Pictures are not part of the answer. Write out exactly the lines from the one containing "left elbow: (308, 393)" through the end of the material below.

* **Working data**

# # # #

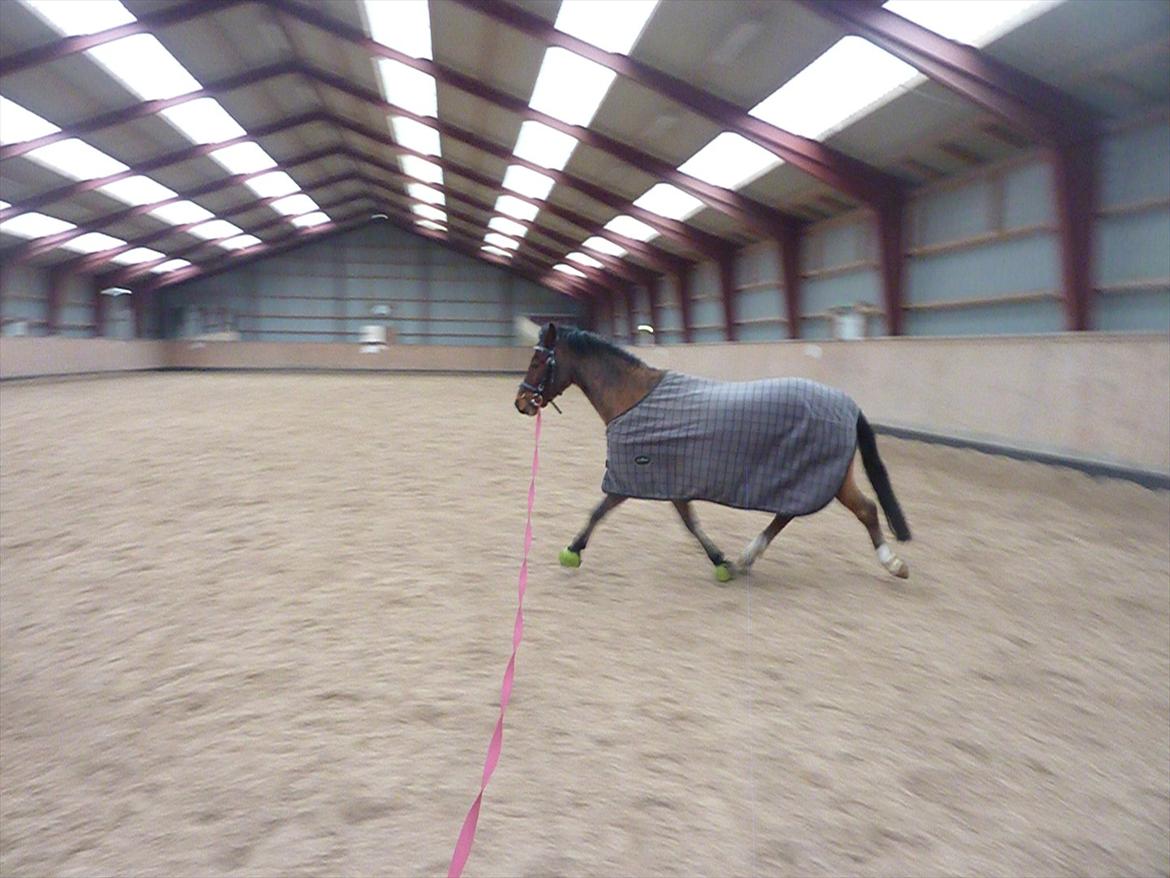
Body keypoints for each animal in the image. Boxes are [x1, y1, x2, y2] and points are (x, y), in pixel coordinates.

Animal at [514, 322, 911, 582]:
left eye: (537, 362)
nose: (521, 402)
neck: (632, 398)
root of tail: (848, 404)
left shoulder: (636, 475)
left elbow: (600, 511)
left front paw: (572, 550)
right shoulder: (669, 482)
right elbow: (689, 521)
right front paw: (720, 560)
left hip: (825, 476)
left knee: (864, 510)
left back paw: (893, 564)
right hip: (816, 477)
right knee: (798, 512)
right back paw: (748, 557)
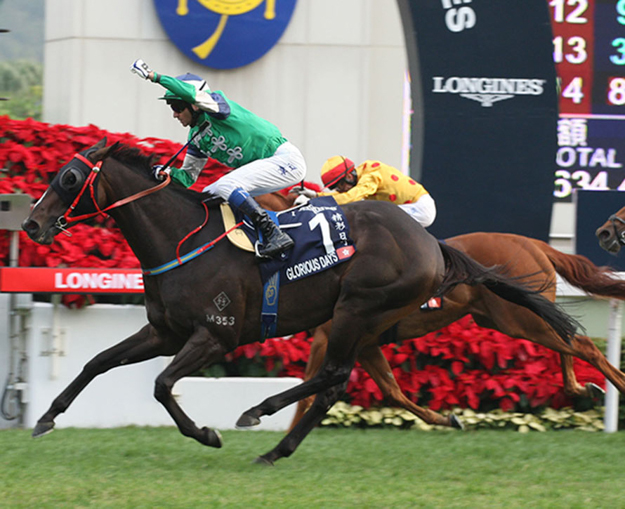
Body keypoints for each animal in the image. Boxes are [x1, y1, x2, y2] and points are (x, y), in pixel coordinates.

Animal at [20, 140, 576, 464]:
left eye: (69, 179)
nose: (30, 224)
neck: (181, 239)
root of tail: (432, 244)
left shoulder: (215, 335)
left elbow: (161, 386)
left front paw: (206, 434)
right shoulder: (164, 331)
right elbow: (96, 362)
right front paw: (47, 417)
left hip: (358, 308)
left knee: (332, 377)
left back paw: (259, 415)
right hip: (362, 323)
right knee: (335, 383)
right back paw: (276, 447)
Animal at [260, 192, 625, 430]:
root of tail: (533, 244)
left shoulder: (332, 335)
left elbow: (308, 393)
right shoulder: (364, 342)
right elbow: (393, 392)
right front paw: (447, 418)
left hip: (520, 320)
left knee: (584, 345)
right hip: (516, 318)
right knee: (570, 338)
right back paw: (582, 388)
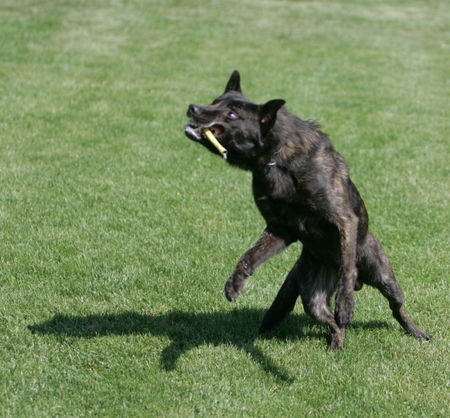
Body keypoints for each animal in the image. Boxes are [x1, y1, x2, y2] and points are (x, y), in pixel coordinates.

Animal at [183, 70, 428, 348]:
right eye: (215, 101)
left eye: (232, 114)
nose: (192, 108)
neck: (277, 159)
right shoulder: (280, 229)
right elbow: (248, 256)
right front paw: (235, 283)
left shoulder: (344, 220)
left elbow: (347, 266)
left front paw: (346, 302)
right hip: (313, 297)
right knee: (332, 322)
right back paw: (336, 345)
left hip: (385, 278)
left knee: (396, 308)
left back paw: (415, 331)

# # # #

* **Problem solution**
left elbow: (308, 393)
right shoulder: (364, 342)
right elbow: (393, 392)
right front paw: (447, 418)
left hip: (520, 320)
left knee: (584, 345)
right hip: (516, 318)
right knee: (570, 338)
right back paw: (582, 388)
Body keypoints for each animal in the image. Boxes are [x1, y1, x2, y2] and points are (x, y), in pixel coordinates.

Animal at [183, 70, 428, 348]:
right eye: (215, 101)
left eye: (232, 114)
nose: (192, 108)
neck: (277, 159)
right shoulder: (280, 229)
right elbow: (248, 256)
right front paw: (235, 283)
left shoulder: (344, 220)
left elbow: (347, 266)
left front paw: (346, 302)
right hip: (313, 297)
right knee: (332, 322)
right back paw: (336, 345)
left hip: (385, 278)
left knee: (396, 308)
left back paw: (415, 331)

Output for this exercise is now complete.